Of course, in America the military is hardly the only armed player. The weapon-wielding participants in the Jan. 6 coup attempt formed a cross-section of today's extremists: sovereign sheriffs and other rogue law enforcement professionals, militia members, Proud Boys and other far-right groups, GOP officials, lone actors, and extremists from the armed forces.
In fact, the longer Trump remains out of office, the more destabilized those armed followers in and out of the military will become. In December, the former extremist Frank Meeink, who knows the power of cult dynamics, predicted the kind of violence we saw on Jan. 6. "If Trump is no longer president, it's no longer their America and they won't care if citizens are killed. We'll have difficult moments over the next two years," Meeink said.
Those difficult moments are unlikely to include a classic takeover of government led by the armed forces, à la Chile. Yet Jan. 6 has shown the potential for political violence that brings all the currents of extremism together for a cause. All of them are highly receptive to Trump’s continuing incitements to violence on his behalf, and all of them, including extremists in the military, shape what a recent Department of Homeland Security bulletin termed "a heightened terrorism-related threat environment."
The Department of Defense must act promptly and energetically to neutralize anti-democratic elements in the armed forces. Its passive approach to dealing with extremists is no longer suitable for a volatile climate in which support for a politicized military is likely to grow.
The DoD must also act to bring retired general officers like Flynn to heel. The longer he is out running around spouting conspiracies about Q and about Trump, the more dangerous he is. Austin should recall him to active duty and either court martial him immediately, or assign him to command a radar station on Eniwetok island until he spouts his nonsense in uniform, then court martial him and send him on vacation to Leavenworth.
Folks are correct to be worried about extremism in the armed forces. Writers like Chris Hedges have shown that Christian fascism has been a significant player in armed forces extremism. And Hedges has commented that the Christian fascist right is growing.
I too worry that some of our leaders may be too complacent about the authoritarian threat, being unable to imagine that this "exceptional" country could be vulnerable to such forces.

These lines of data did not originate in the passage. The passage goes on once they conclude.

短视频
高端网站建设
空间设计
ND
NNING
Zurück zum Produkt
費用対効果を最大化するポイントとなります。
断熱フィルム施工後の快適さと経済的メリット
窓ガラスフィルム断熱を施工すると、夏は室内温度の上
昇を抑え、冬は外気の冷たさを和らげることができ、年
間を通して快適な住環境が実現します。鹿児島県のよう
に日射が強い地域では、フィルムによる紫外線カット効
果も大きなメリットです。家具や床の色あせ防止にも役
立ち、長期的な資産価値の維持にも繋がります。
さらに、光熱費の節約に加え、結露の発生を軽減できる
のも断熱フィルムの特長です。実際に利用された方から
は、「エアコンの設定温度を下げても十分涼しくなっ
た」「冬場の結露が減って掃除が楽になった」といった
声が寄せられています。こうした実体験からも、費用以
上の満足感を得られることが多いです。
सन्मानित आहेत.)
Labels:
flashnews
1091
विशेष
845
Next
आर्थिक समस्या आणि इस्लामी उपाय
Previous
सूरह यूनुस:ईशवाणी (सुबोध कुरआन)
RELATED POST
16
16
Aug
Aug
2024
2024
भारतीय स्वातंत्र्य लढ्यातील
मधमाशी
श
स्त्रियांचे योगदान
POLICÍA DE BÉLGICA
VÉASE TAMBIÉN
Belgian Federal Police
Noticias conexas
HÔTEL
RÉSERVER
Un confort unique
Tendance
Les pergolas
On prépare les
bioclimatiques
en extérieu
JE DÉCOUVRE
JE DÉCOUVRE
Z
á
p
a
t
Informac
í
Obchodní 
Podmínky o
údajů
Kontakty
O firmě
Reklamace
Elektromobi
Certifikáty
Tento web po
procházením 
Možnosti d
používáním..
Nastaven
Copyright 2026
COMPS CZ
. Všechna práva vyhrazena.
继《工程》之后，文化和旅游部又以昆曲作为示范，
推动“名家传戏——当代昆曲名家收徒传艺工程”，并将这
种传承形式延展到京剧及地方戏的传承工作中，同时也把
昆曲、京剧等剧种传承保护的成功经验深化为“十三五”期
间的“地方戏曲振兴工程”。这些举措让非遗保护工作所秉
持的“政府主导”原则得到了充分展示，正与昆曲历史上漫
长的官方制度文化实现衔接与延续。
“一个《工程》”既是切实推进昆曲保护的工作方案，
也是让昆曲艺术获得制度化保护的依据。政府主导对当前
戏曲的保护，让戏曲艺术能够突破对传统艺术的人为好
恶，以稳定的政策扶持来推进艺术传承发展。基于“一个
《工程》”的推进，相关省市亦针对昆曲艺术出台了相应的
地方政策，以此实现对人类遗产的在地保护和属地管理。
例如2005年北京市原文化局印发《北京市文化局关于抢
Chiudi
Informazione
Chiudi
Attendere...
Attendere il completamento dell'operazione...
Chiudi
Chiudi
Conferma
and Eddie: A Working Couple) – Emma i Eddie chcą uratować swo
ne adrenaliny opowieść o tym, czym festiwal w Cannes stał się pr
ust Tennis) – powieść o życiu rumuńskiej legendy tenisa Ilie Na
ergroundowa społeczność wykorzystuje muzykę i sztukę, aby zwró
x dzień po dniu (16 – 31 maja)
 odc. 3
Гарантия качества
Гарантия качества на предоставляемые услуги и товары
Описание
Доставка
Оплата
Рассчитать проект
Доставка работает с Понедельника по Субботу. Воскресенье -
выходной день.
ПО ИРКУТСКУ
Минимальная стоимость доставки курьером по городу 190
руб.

Jeane Kirkpatrick, ambassador to the UN under Rondald Reagan, had the arrogance to suggest that "benign dictatorship" in South America was just fine as long as it kept conditions stable -- stable for the US. Such minds fail to realize that this sort of authoritarian logic is capable of drifting back on those who use such political tactics, infecting political minds in the homeland. If Trump and Co. is not clear proof of that, I do not know what is.

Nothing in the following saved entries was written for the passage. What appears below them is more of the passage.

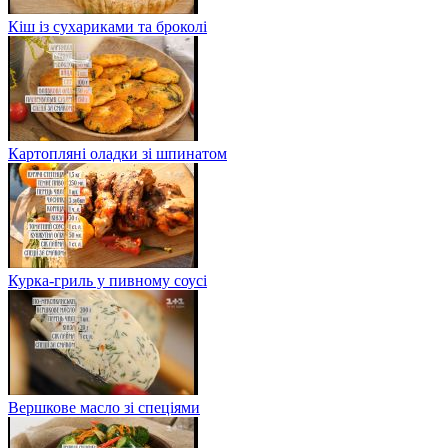
Кіш із сухариками та броколі
Картопляні оладки зі шпинатом
Курка-гриль у пивному соусі
Вершкове масло зі спеціями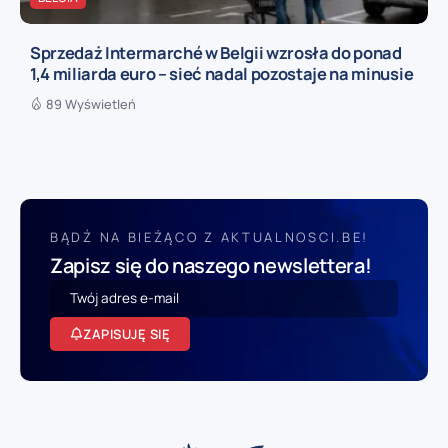
Sprzedaż Intermarché w Belgii wzrosła do ponad
1,4 miliarda euro – sieć nadal pozostaje na minusie
89 Wyświetleń
BĄDŹ NA BIEŻĄCO Z AKTUALNOSCI.BE!
Zapisz się do naszego newslettera!
ZAPISUJĘ SIĘ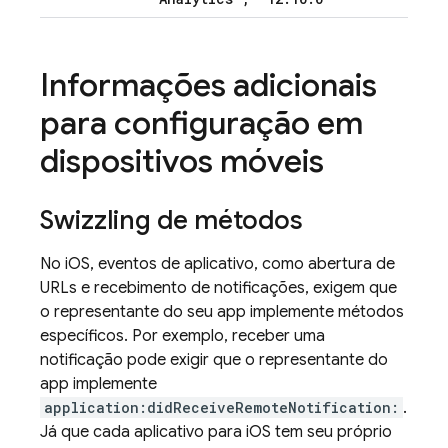
Informações adicionais
para configuração em
dispositivos móveis
Swizzling de métodos
No iOS, eventos de aplicativo, como abertura de
URLs e recebimento de notificações, exigem que
o representante do seu app implemente métodos
específicos. Por exemplo, receber uma
notificação pode exigir que o representante do
app implemente
application:didReceiveRemoteNotification:
.
Já que cada aplicativo para iOS tem seu próprio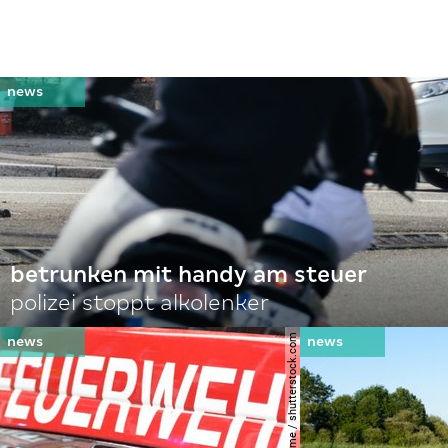
betrunken mit handy am steuer
polizei stoppt alkolenker
© joerg lantelme / shutterstock.com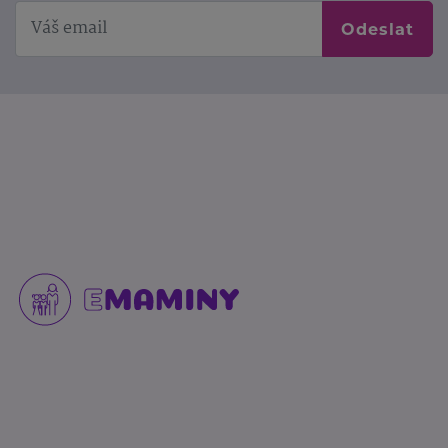
Odeslat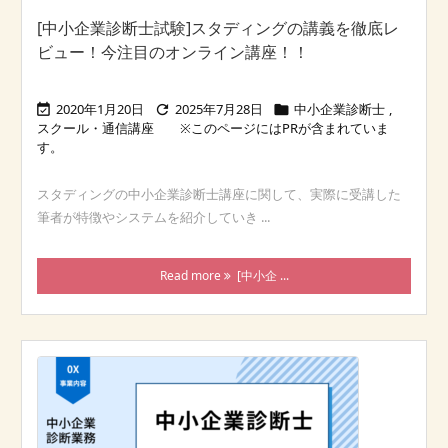
[中小企業診断士試験]スタディングの講義を徹底レ
ビュー！今注目のオンライン講座！！
2020年1月20日
2025年7月28日
中小企業診断士
,



スクール・通信講座
スタディングの中小企業診断士講座に関して、実際に受講した
筆者が特徴やシステムを紹介していき ...
Read more
[中小企 ...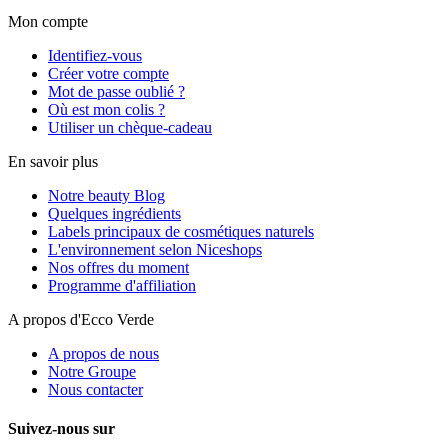
Mon compte
Identifiez-vous
Créer votre compte
Mot de passe oublié ?
Où est mon colis ?
Utiliser un chèque-cadeau
En savoir plus
Notre beauty Blog
Quelques ingrédients
Labels principaux de cosmétiques naturels
L'environnement selon Niceshops
Nos offres du moment
Programme d'affiliation
A propos d'Ecco Verde
A propos de nous
Notre Groupe
Nous contacter
Suivez-nous sur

There is some evidence, however, that some leaders are taking the authoritarian threat very seriously. President Biden has acknowledged as much when he says that he is fighting for the soul of this nation, its democratic and humanistic soul.
That fight is real and ongoing. The Proud Boys are back in Oregon, carrying out their dangerous thug-street theater with belligerence and paintball guns, influencing the gullible and disaffected to join in. This last weekend in Portland some 65 year old man, sympathetic to the Proud Boys' cause. fired his illegal pistol during a demonstration in downtown Portland, luckily hitting no one.
The political street theater continues to stay hot. We ignore this persistent heat at our peril.